The only real complaint I have about the single-player experience — apart from those random glitches — is how stale the announcing sounds. Maybe it’s only the sort of thing you notice if you’ve spent roughly 500-600 hours playing through RTTS in MLB 10 on PSP, but if it weren’t for the fact Matt Vasgersian and Steve Lyons occasionally mention new players, I could’ve sworn the dialogue today is pretty much exactly the same as it was half a decade ago. Of course, considering that the game’s online feels like it’s being played on a connection from even further back in time, I guess stale announcers are the least of SCE San Diego’s problems.

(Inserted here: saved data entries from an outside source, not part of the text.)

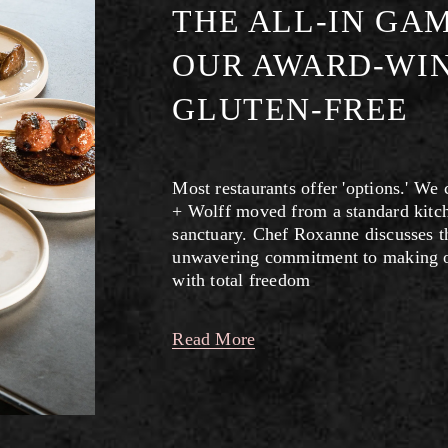
THE ALL-IN GA
OUR AWARD-WIN
GLUTEN-FREE
Most restaurants offer 'options.' We
+ Wolff moved from a standard kitch
sanctuary. Chef Roxanne discusses the
unwavering commitment to making our
with total freedom
Read More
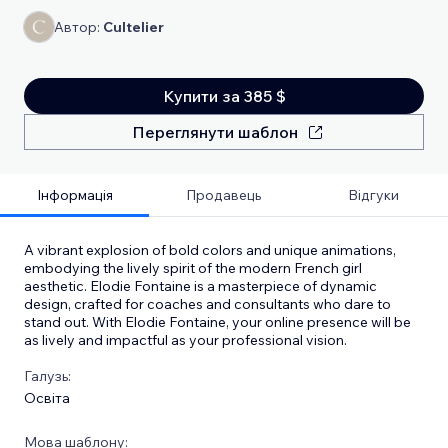
Автор:
Cultelier
Купити за 385 $
Переглянути шаблон
Інформація
Продавець
Відгуки
A vibrant explosion of bold colors and unique animations,
embodying the lively spirit of the modern French girl
aesthetic. Elodie Fontaine is a masterpiece of dynamic
design, crafted for coaches and consultants who dare to
stand out. With Elodie Fontaine, your online presence will be
as lively and impactful as your professional vision.
Галузь:
Освіта
Мова шаблону:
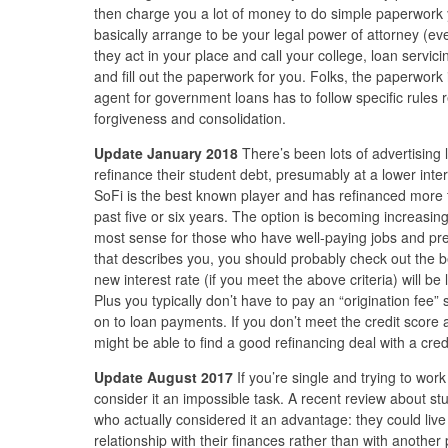
then charge you a lot of money to do simple paperwork 
basically arrange to be your legal power of attorney (even 
they act in your place and call your college, loan servici
and fill out the paperwork for you. Folks, the paperwork 
agent for government loans has to follow specific rules
forgiveness and consolidation.
Update January 2018
There’s been lots of advertising 
refinance their student debt, presumably at a lower inter
SoFi is the best known player and has refinanced more t
past five or six years. The option is becoming increasin
most sense for those who have well-paying jobs and prett
that describes you, you should probably check out the be
new interest rate (if you meet the above criteria) will be
Plus you typically don’t have to pay an “origination fee”
on to loan payments. If you don’t meet the credit scor
might be able to find a good refinancing deal with a cred
Update August 2017
If you’re single and trying to work
consider it an impossible task. A recent review about st
who actually considered it an advantage: they could liv
relationship with their finances rather than with another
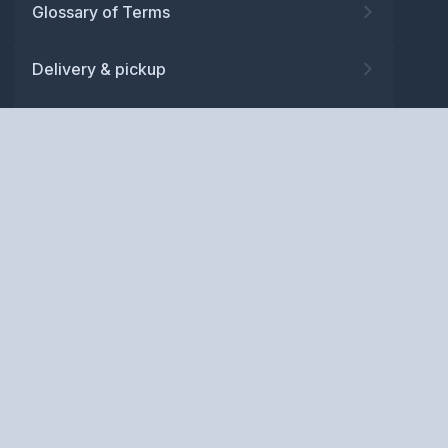
Glossary of Terms
Delivery & pickup
Warranty
Returns
Privacy policy
Terms and conditions
ABN: 52 081 830 686
Copyright © BM Spares Pty
Ltd. All Rights Reserved.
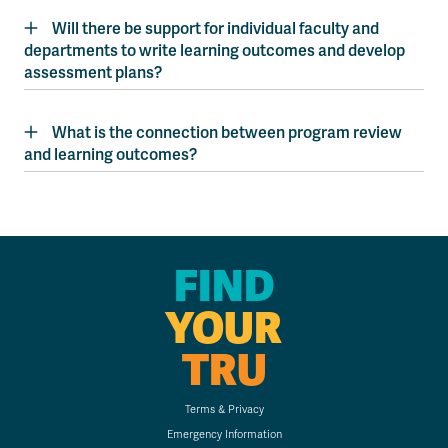
Will there be support for individual faculty and
departments to write learning outcomes and develop
assessment plans?
What is the connection between program review
and learning outcomes?
FIND
YOUR
TRU
Terms & Privacy
Emergency Information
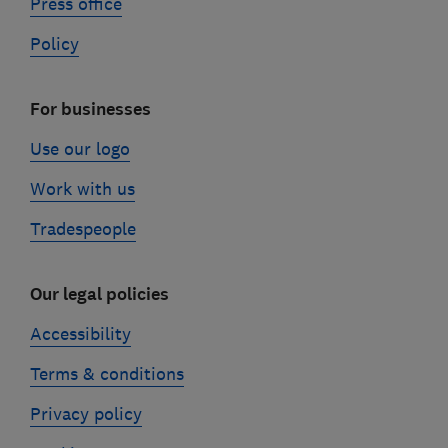
Press office
Policy
For businesses
Use our logo
Work with us
Tradespeople
Our legal policies
Accessibility
Terms & conditions
Privacy policy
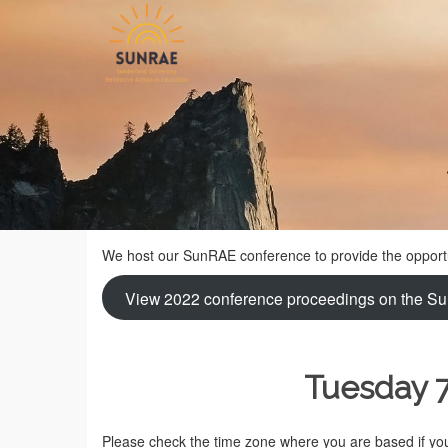
We host our SunRAE conference to provide the opportun
View 2022 conference proceedings on the Su
Tuesday 
Please check the time zone where you are based if you 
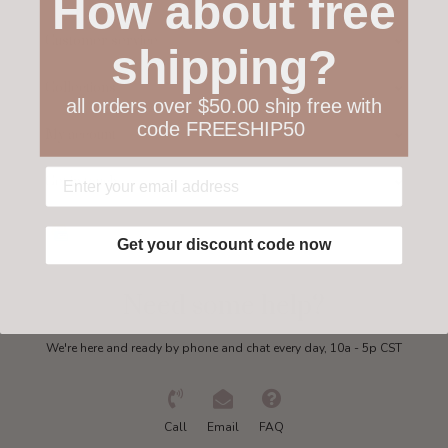
How about free
Customer service
shipping?
Collections
all orders over $50.00 ship free with
code FREESHIP50
My account
Get in touch
Get your discount code now
Need some help?
We're here and ready by phone and chat every day, 10a - 5p CST
Call
Email
FAQ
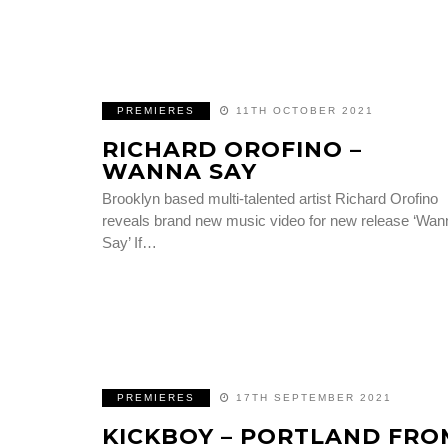
PREMIERES
11TH OCTOBER 2021
RICHARD OROFINO –
WANNA SAY
Brooklyn based multi-talented artist Richard Orofino
reveals brand new music video for new release ‘Wan
Say’ If…
PREMIERES
17TH SEPTEMBER 2021
KICKBOY – PORTLAND FRO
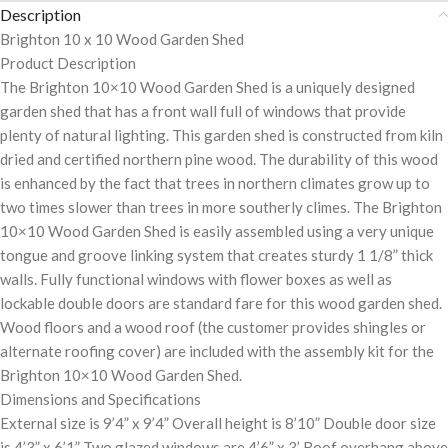
Description
Brighton 10 x 10 Wood Garden Shed
Product Description
The Brighton 10×10 Wood Garden Shed is a uniquely designed
garden shed that has a front wall full of windows that provide
plenty of natural lighting. This garden shed is constructed from kiln
dried and certified northern pine wood. The durability of this wood
is enhanced by the fact that trees in northern climates grow up to
two times slower than trees in more southerly climes. The Brighton
10×10 Wood Garden Shed is easily assembled using a very unique
tongue and groove linking system that creates sturdy 1 1/8” thick
walls. Fully functional windows with flower boxes as well as
lockable double doors are standard fare for this wood garden shed.
Wood floors and a wood roof (the customer provides shingles or
alternate roofing cover) are included with the assembly kit for the
Brighton 10×10 Wood Garden Shed.
Dimensions and Specifications
External size is 9’4” x 9’4” Overall height is 8’10” Double door size
is 4’3” x 6’1” Two glazed windows are 4’6” x 3’ Roof overhang above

Because there’s such a massive disconnect in quality between the online and offline versions of MLB 15: The Show, I’m really not sure how I feel about it. The former is absolutely awful, so bad that if I weren’t a massive baseball fan already it would make me question how anyone could possibly like the sport. It’s the sort of fundamentally broken gameplay that make people gnash their teeth over the Master Chief Collection…only in The Show’s case, it’s worse, since it’s never worked, no matter how many times fixes have been promised and allegedly implemented.
Then again, because it’s been so bad for so long, it feels like it’s not even something worth expecting at this point — that if they somehow ever get it right, it’ll be cause for celebration, but until they prove that it’s possible you should go in with zero expectations (and even then, prepare for your hopes to be dashed). That’s probably putting things a little too charitably, of course; seeing as it’s a prominently-displayed feature, it seems like it should work, you know? Luckily, MLB 15 has more than enough single-player content to tide you over until it works — which is kind of impressive, since you might just be waiting forever.